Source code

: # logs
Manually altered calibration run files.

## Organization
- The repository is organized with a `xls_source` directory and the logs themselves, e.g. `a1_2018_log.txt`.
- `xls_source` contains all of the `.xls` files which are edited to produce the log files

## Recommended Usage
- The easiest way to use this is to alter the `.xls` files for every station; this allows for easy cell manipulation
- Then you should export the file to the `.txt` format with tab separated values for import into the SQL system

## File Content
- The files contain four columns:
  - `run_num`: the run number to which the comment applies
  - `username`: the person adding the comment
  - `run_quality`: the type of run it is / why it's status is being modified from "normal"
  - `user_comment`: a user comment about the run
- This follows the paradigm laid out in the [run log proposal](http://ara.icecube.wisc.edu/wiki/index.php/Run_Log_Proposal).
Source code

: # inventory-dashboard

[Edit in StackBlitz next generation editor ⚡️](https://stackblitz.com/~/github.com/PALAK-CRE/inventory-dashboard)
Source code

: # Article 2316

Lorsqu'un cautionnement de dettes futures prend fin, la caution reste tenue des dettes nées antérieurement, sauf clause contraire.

▶ _TO-DO ITEM_:
Work out how many lines in the entries hold the string "dashboard". Your answer should consist solely of that number.

▶ _RESULT OF THIS EXERCISE_:
2